The Immigration and Nationality Act (INA) regulates the entry of aliens into the U.S. In the INA, there is a presumption (subject to certain exceptions) that any alien entering the U.S. intends to “immigrate” or remain in the U.S. In order to receive a visa authorizing entry into the U.S., aliens must overcome this presumption.
Categories of visas are designated by capital letters that correspond to sections in the INA. One section of the INA creates the “B” visa category for those visiting the United States temporarily for business or pleasure. This article focuses on the B-1 visa for business visitors.
Application for B-1 visas may be made in the U.S., although it is more commonly submitted through a U.S. embassy abroad prior to traveling to the U.S. It requires submission of forms, a passport and picture, fees, and back-up documentation. There may be additional requirements for nationals from certain countries. General requirements include:
- The visitor must have a residence in a foreign country and have no intention of abandoning such residence;
- Having sufficient funds to cover travel and expenses while in the U.S.;
- The visit must be temporary, with no intent to remain in the U.S.; and
- The visit is for business purposes.
Allowable “Business” Activities in the U.S.
Under current regulations, B-1 visa visitors may be admitted for “not more than one year, and may be granted extensions of temporary stay in increments of not more than six months each.” Religious workers and missionaries may be granted extensions of temporary stay in increments of up to twelve months each. The visa holder generally cannot engage in any “gainful” employment in the U.S.: the visa holder is not entitled to receive a salary from a U.S. employer. A salary paid by a foreign company for services rendered in the U.S. is allowable, as is an allowance for expenses and reimbursement by a U.S. company for expenses incidental to the visit.

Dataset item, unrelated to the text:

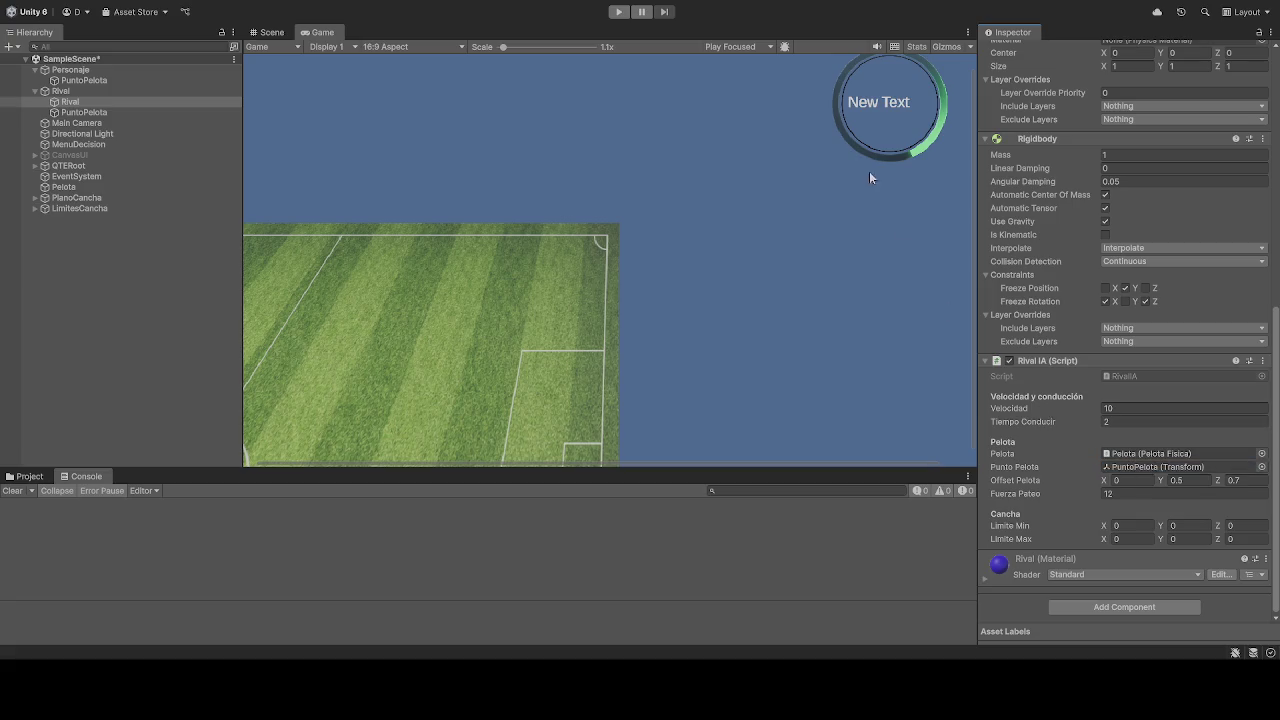
pyautogui.click(619, 12)
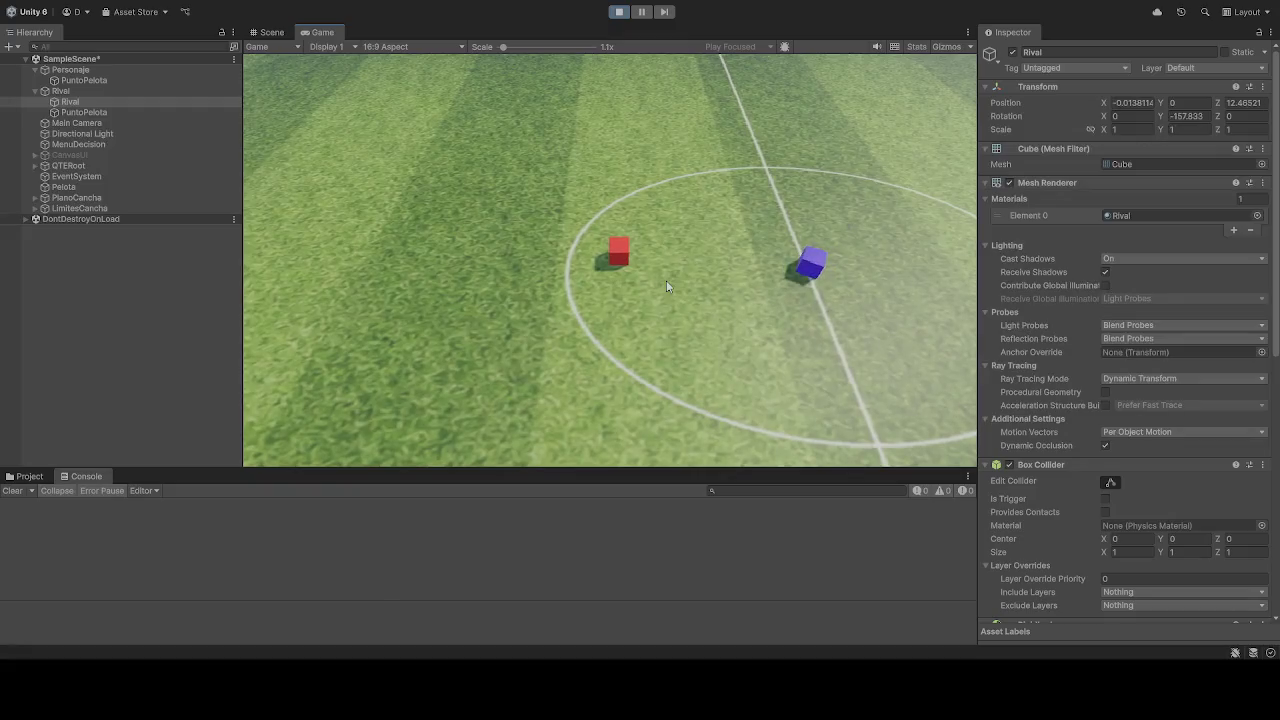
# Step: Stop the run, reselect Rival, and undo its accidental deletion with Ctrl+Z
pyautogui.click(619, 11)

The Department of State advises that the following are among acceptable B-1 activities:
- Engaging in market research or commercial transactions in the U.S., such as a merchant taking orders for goods manufactured abroad;
- Negotiating contracts;
- Consulting with business associates, such as board of directors meetings;
- Litigation related activities;
- Coming to install, service or repair commercial or industrial equipment purchased from abroad, or train U.S. workers in their use and repair;
- Supervising and training U.S. workers for building or construction work, although an alien may not actually perform such work;
- Participation in scientific, educational, professional or business conventions, conferences, or seminars; or
- Undertaking independent research.
NAFTA and Its Effect
Under the terms of the North American Free Trade Agreement (NAFTA) among the U.S., Canada and Mexico, business visitors from these countries have more relaxed rules regarding allowable activities in the U.S. under a B-1 visa. An appendix to NAFTA lists such allowable activities.
Changing B-1 Status
Changing from B-1 status to another status is possible, but is not encouraged. Applying for such a change may raise doubts about the visa holder’s intention to remain temporarily in the U.S. at the time of application, especially if the application for change in status is filed soon after entry. If it is determined that the visa holder entered without the requisite intent to leave after a temporary stay, the visa holder may be accused of fraud and/or misrepresentation in entering the U.S., which can have dire consequences, including permanent denial of entry into the U.S.